Service Discovery
When you have many microservices, one big question arises:
How do clients find a microservice and its available instances?
The Problem
Microservices often run in containers, and each container may get a dynamic IP address when it starts. This makes it tricky for clients to know where to send requests.
For example, imagine you have a User Service that exposes an HTTP API. Every time it restarts, it may get a new IP like 10.0.1.15 or 10.0.1.20. How will the client know the correct address?
Without a solution, requests may fail or go to the wrong instance.
The Solution
We introduce a Service Discovery Service — a special component that keeps track of all available microservices and their current addresses.
With service discovery:
- Microservices register themselves when they start.
- Microservices unregister when they stop or fail.
- Clients can use a logical name (like UserService) instead of IP addresses.
- Requests are automatically load-balanced across multiple instances.
- Unhealthy instances are detected and excluded from requests.
- Each service registers with the Service Discovery.
- The client app doesn’t need to know IPs. It just asks for UserService, ExerciseService or CourseService.
- Requests are load-balanced among multiple instances.
- If an instance fails, it is automatically ignored.
Implementation Approaches
There are two main strategies:
- Client-Side Routing
- The client itself queries the service discovery service to find the right instance.
- The client decides which instance to call.
- Example: A web app calls the ExerciseService.
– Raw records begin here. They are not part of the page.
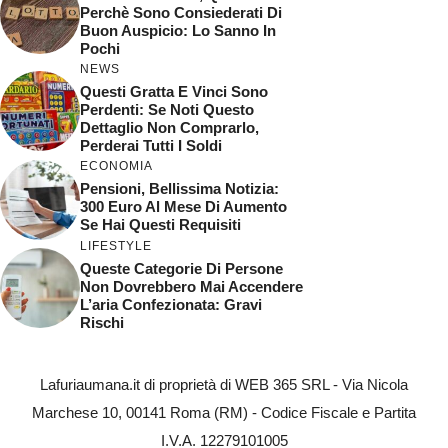
Perchè Sono Consiederati Di
Buon Auspicio: Lo Sanno In
Pochi
NEWS
Questi Gratta E Vinci Sono
Perdenti: Se Noti Questo
Dettaglio Non Comprarlo,
Perderai Tutti I Soldi
ECONOMIA
Pensioni, Bellissima Notizia:
300 Euro Al Mese Di Aumento
Se Hai Questi Requisiti
LIFESTYLE
Queste Categorie Di Persone
Non Dovrebbero Mai Accendere
L’aria Confezionata: Gravi
Rischi
Lafuriaumana.it di proprietà di WEB 365 SRL - Via Nicola
Marchese 10, 00141 Roma (RM) - Codice Fiscale e Partita
I.V.A. 12279101005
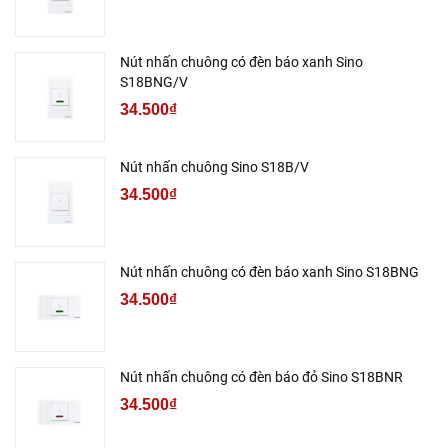
Nút nhấn chuông có đèn báo xanh Sino
S18BNG/V
34.500₫
Nút nhấn chuông Sino S18B/V
34.500₫
Nút nhấn chuông có đèn báo xanh Sino S18BNG
34.500₫
Nút nhấn chuông có đèn báo đỏ Sino S18BNR
34.500₫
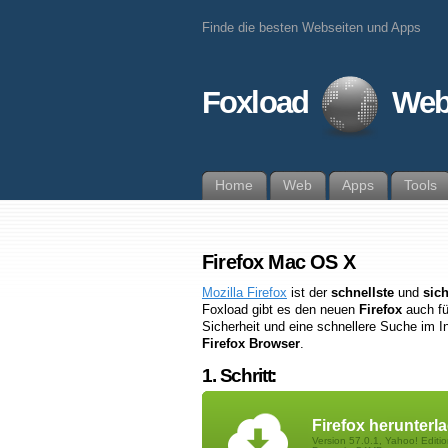
Finde die besten Webseiten und Apps
Foxload
Web
Home
Web
Apps
Tools
Firefox Mac OS X
Mozilla Firefox
ist der
schnellste
und
sich
Foxload gibt es den neuen
Firefox
auch f
Sicherheit und eine schnellere Suche im In
Firefox Browser
.
1. Schritt:
Firefox herunterl
Version 57.0.1, Yahoo! Editi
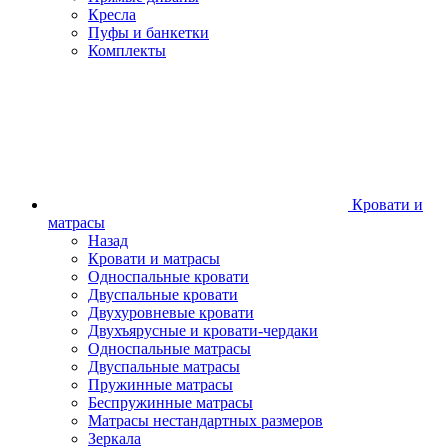
Кресла
Пуфы и банкетки
Комплекты
Кровати и
матрасы
Назад
Кровати и матрасы
Односпальные кровати
Двуспальные кровати
Двухуровневые кровати
Двухъярусные и кровати-чердаки
Односпальные матрасы
Двуспальные матрасы
Пружинные матрасы
Беспружинные матрасы
Матрасы нестандартных размеров
Зеркала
The client asks the service registry: “Which IP is available?” and sends the request there.
- Server-Side Routing
- The service discovery infrastructure includes a reverse proxy.
- Clients always send requests to the proxy, which forwards them to the correct instance.
- Example: A mobile app requests NotificationService. The proxy automatically picks a healthy instance and routes the request.
Key Points to Remember
- Service discovery solves the dynamic IP problem in microservices.
- It enables scaling: multiple instances can run, and clients are routed to them automatically.
- You can implement it with client-side or server-side routing, depending on your architecture.
- Popular tools include Netflix Eureka, Consul, and Kubernetes services.